The Saskatchewan government’s move to consolidate health-care services have rural residents and communities on edge
There are still many unknowns as Saskatchewan moves to a single provincial health authority from 12 regions later this year, including what financial savings there might be and how rural residents might be affected.
The provincial government announced its decision last week, saying it had accepted recommendations from a three-member panel to better co-ordinate health services across the province.
This includes consolidating clinical services such as laboratory and diagnostic imaging, and the planning, dispatch and delivery of Emergency Medical Services (EMS).
A single board of directors will be in place by fall, said Health Minister Jim Reiter, but further changes will take longer.

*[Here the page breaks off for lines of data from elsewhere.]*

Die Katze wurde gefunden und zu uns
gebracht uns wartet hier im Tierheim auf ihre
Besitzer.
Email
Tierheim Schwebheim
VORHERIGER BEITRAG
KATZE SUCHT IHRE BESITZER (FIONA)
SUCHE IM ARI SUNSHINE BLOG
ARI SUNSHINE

“We want to do this quickly but it’s also important that we get it right,” he said.
Greg Ottenbreit, minister responsible for rural and remote health, said community advisory networks already in use in some regions and recommended by the panel will help maintain local links.
The panel noted that rural care and facilities must be maintained.
“We can’t lose sight of rural health care,” Ottenbreit said.
“We have to keep that capacity in rural areas because if we start minimizing a lot of the rural services, it ends up exacerbating problems in the tertiary centres and the regional centres.”
Panel member Dr. Dennis Kendel said most of the change would be in administration rather than front-line care.
“We believe one single provincial health authority focused on seamless care delivery and integration of services will improve the patient experience,” he said. “At the same time, the provincial health authority must maintain close ties with local communities, and management capacity must still exist where services are delivered.”
Health worker unions largely lined up against the government’s decision.
“We are of the view that this move has the potential to negatively impact both patient care and the provision of health-care services,” said Barbara Cape, president of SEIU West.
CUPE, the largest health-care union in the province at about 13,000 workers, said it worried about impacts on patients.
“We are concerned that one central super board will be less responsive and harder to navigate for patients and communities,” said Gordon Campbell, president of CUPE’s Health Care Council.
“Will this lead to reduced services and a loss of decision-making in communities, especially in rural communities?”
But Reiter said if the transition is done properly, the average person won’t notice any change.
He couldn’t say exactly how much money would be saved through consolidating administration.
The government said early estimates show savings of $10 to $20 million in 2018-19. It expects to save by consolidating things like accounting, information services and legal departments.
However, there will also be severance costs to workers who lose their jobs.
NDP health critic Danielle Chartier said consolidation is just code for cuts.
“If this government was really concerned about front-line care, they wouldn’t be spending money on expensive restructuring and creating chaos, which is exactly what amalgamation does,” she said.
NDP governments amalgamated the system in 1992, establishing 32 districts and closing more than 50 rural hospitals, and then again in 2002 when the current 12 regions were implemented.